To the right of the kongnamul are cucumber kimchi, radish kimchi, eomuk (fish cake), and crunchy green strings (again, I love it, but I don’t know its name. My guess is sliced seaweed?) seaweed with gogumajulki (고구마줄기 dried sweet potato stem). Something about rings of jalapeno in banchan bugs me, just like jalapeno in banh-mi. Not that I have anything against Mexican peppers, but the taste doesn’t belong.


Just as I thought the banchan list ended at eight, a generous plate of japchae (잡채) fuming sweetness comes…


… with two stylish inox cups of miyuk gook (미역국). Whether or not it can enhance my brain function, it well enhances the sizzling goodness of the dolsot bibimbap (돌솥비빔밥).


White rice mixed with veggies, beef strips, egg, and gochujang (고추장) until crimson has been Mudpie’s No.1 favorite for a while now. He treasures every spoonful and guards the forming crust at the bottom against any careless scooping. At the end he then scrapes and eats the well seasoned crust with the joy of children eating s’mores. He orders it almost every time we go to a Korean restaurant, I feel like he should have a bibimbap blog much like Adam Kuban with Slice. And he claims this dolsot bibimbap is the best he’s had.

Meanwhile I am busy slurping what I have dreamed of for days: a hearty beef soup. A bowl of wet steamed rice comes with the galbi tang (갈비탕), but I wish they had given me more. The rice goes quickly as I pour the mild yet sensuous broth over it, with a piece of meltingly soft short rib, and maybe a bit of kimchi. I even eat the shiny green chives, since they now taste so sweet.
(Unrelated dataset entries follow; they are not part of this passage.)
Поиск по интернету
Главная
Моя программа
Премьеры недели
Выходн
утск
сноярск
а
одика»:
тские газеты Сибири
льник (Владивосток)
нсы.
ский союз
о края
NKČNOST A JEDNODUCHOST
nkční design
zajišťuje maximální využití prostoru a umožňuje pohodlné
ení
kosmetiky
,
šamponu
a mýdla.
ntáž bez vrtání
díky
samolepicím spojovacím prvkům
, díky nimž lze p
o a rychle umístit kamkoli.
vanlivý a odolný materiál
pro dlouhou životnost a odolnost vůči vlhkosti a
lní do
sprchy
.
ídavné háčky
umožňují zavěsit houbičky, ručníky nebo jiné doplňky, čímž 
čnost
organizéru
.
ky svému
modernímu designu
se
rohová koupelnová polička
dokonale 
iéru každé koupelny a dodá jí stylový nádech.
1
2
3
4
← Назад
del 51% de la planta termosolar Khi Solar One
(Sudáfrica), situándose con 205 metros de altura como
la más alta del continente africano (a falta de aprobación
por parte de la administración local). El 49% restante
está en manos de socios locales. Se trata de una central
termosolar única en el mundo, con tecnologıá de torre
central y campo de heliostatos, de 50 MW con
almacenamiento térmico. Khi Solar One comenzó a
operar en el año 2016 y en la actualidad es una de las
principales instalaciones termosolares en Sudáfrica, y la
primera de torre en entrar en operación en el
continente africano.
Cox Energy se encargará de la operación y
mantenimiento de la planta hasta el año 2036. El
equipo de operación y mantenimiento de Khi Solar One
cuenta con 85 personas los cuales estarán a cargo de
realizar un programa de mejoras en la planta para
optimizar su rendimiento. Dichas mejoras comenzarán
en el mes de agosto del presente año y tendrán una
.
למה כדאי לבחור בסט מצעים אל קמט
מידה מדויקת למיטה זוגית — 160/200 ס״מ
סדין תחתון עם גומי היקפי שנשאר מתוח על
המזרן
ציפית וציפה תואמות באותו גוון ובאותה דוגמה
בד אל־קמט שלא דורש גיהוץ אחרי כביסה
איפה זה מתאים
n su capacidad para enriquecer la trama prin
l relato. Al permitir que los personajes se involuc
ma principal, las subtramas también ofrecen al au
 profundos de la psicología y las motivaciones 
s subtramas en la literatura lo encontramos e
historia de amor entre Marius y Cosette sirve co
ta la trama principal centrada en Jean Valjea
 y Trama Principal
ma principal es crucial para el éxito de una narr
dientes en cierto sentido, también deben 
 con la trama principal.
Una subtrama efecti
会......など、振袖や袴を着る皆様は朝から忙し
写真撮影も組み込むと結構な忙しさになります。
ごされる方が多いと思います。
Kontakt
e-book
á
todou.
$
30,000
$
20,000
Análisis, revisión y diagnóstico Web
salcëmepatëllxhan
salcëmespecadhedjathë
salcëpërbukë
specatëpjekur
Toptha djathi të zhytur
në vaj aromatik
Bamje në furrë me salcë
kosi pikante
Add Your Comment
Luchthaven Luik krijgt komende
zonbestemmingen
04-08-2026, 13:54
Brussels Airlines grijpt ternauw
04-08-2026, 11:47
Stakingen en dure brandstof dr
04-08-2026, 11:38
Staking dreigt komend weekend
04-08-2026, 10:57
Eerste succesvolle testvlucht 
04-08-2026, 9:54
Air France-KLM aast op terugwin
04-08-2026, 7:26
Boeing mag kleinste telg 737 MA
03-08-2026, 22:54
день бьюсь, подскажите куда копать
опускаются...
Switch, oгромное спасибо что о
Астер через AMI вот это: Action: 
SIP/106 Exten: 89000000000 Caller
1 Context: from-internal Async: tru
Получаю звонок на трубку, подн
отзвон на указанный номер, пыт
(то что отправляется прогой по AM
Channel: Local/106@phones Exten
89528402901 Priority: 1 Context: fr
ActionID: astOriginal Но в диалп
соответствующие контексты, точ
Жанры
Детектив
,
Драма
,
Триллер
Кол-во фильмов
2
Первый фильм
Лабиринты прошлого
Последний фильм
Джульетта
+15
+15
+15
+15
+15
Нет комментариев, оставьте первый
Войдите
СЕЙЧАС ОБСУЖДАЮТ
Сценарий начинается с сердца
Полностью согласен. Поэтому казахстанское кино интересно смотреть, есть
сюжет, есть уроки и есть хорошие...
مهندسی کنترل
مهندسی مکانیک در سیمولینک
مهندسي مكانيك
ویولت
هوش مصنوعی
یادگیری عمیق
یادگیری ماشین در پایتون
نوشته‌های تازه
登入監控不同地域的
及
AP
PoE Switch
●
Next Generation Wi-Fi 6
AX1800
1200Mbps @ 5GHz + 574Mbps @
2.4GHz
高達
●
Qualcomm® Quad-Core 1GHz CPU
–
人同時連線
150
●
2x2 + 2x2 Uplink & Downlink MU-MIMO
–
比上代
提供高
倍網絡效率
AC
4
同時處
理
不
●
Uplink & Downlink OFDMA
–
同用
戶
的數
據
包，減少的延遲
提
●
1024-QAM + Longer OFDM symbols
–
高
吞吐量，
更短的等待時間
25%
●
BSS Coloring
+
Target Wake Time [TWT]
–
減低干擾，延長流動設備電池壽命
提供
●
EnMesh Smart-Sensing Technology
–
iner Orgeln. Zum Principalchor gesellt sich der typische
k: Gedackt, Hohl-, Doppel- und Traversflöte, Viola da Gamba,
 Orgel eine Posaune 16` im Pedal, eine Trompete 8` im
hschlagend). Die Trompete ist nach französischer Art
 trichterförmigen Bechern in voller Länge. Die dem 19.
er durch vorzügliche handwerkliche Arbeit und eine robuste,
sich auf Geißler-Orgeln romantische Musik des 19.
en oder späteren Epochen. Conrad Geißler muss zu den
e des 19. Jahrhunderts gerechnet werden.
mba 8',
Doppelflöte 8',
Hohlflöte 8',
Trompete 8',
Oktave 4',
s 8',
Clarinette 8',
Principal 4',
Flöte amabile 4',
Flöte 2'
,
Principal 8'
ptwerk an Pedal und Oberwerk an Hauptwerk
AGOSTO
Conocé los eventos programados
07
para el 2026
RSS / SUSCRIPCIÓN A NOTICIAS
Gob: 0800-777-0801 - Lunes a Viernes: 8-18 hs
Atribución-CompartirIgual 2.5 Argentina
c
When I get near the end of the big soup bowl, a pleasant surprise surfaces: a small bundle of dangmyeon (당면 cellophane noodle) has been there all along, soft, clear, quietly soaking up flavors from the darling broth. I have rarely felt more gluttonously satisfied after a meal dined out.


Address: Secret Garden (Bi Won Restaurant)
3430 El Camino Real
Santa Clara, CA 95051
(408) 244-5020

Money matters: $26.11 – dinner and happiness for two.